*Request 1:*
Answer these questions from the text on librarianship as knowledge work:
(a) Who coined the term "knowledge work," and in what book and year?
(b) What tells a shelver that the work is done?
(c) What two disruptions changed the role of a library worker?
*Request 2:*
Pick up the text on librarianship as knowledge work after its final line and keep writing.

*Reading text:*
====
Both disruptions forced library workers to redefine our role in the community. With diminished resources and time, we are forced to do more with less. At its core, these disruptions have changed the nature of how we approach our work. This leads to basic questions around how our profession, buildings, and resources serve the digital age resident. I believe the answer lies in a better understanding of librarianship as knowledge work.
Challenge of Knowledge Work
The first work experience for most people is in a widget job. A widget job is one where the work arrives predefined. A library shelver is an example. A shelver arrives at work to find carts of returned books. They organize the carts and then shelves the books in the stacks. An empty cart tells them the work is done. This is repeated for the next few hours and then the shelver goes home for the day, not thinking about the job until the next shift. It may be boring work, but it is clearly defined, non-stressful, and filled with success.
The challenge is that we do not stay in widget jobs. As our careers advance, we make the shift towards knowledge work. The term “knowledge work” was coined by Peter Drucker in his 1959 book, Landmarks of Tomorrow, and later fleshed out in the 1966 book, The Effective Executive.3 Knowledge work shows up undefined and it is the knowledge worker who must decide what the work is and how it is to be done.
A shelver’s productivity can be easily measured in terms of carts finished and accuracy of shelving, but how does one measure a librarian? While there are certain widget features to the job, such as a desk schedule, success at work is not easily measured. For example, should off desk time be spent weeding the collection, researching new entertainers for the activity schedule, or creating bibliographies on hot topics? The librarian has to make executive decisions on how to spend the time and also determine what success looks like for each of these tasks. What does a well-weeded collection look like? Is it better to find entertainers who pack the house or those with unique musical abilities? How many books should be on that bibliography and what is an eye-catching design? Knowledge work gets tricky very fast and we haven’t even pondered all the challenges that supervisors, managers, and directors encounter in their daily work. The knowledge worker has days where it feels like lots of energy is spent with little demonstrated success.
The role of a library worker has changed due to the twin disruptions of the Internet and diminished budgets. With more information available from our smart devices than can be contained in our physical collections, we are no longer the guardians and gatekeepers of knowledge. With less money available, setting clear budget priorities is essential. We are in a period of professional reevaluation where we cannot afford to be passive observers. We must actively lead the change. To face the challenge of knowledge work, we need to become Efficient Librarians.
What is an Efficient Librarian?
====
*Data lines:*
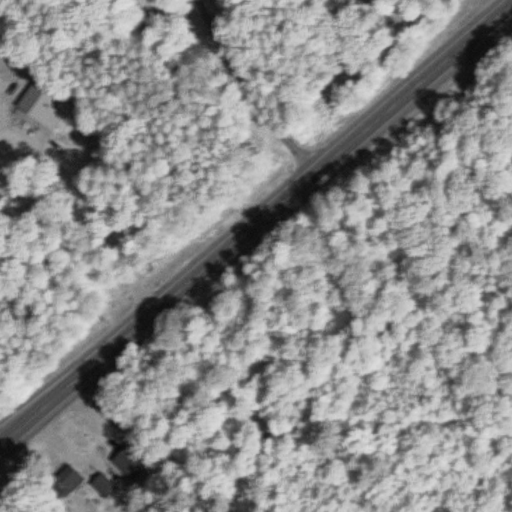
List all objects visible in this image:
building: (41, 107)
road: (256, 223)
building: (104, 487)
====
*Reply 1:*
(a) Peter Drucker, in his 1959 book Landmarks of Tomorrow.
(b) An empty cart.
(c) The Internet and diminished budgets.

*Reply 2:*
An Efficient Librarian is an elite knowledge worker navigating the complexity of the post-Internet information world. The Efficient Librarian combines the skill sets of a librarian with the best productivity and efficiency practices to become a powerful consultant and decision-maker. He or she masters the ability to traverse the streams of information flowing throughout our increasingly digital world and then in turn helps others learn these skills. To start on the path, an Efficient Librarian recognizes and masters three types of engagement:
1. Defining and organizing personal workflow systems.
2. Developing personal knowledge management skills.
3. Invoking the power of “next action” thinking.
By mastering each type, an Efficient Librarian reduces unnecessary stress, brings focus to work, curates his or her own knowledge stores, and drives sustained momentum for positive change.
Defining and Organizing Personal Workflow Systems
What started me on the path of the Efficient Librarian was the discovery of the book Getting Things Done: The Art of Stress Free Productivity (2001) by David Allen.4 I came across the audiobook on the shelf in 2011 and was immediately drawn to it as a possible solution to my disorganization. I checked it out and listened to it on the ride home. Hearing Allen’s calm voice as he read his book reassured me that I had found the solution to my woes. Over the next two weeks I reorganized my office along the Getting Things Done (GTD) principles. Piles of paper on my desk were filed or trashed. The email inbox went down to zero. My work gained clear edges and my capacity for creativity widened. It invigorated my career and I was promoted to director of branch services in 2013 and then library director of the entire system in 2014. I would not be where I am professionally without this skill set.
At its most fundamental level, an Efficient Librarian is a master of their own work space. Most likely when you first read the word “efficient” it brought to mind the definition of being productive without waste. I am confident that everyone has had an experience of taking a process that was ineffective and finding a way to make it more productive. I believe that librarians should be naturals for this work. After all, our profession has been dedicated to the organization and preservation of information since the days of scrolls at the Library of Alexandria. We developed elaborate classification systems and institutions designed to make information freely accessible. Unfortunately, while we took great pains to organize our physical collections, librarians in general don’t seem to do better than other professions in organizing their own personal work spaces.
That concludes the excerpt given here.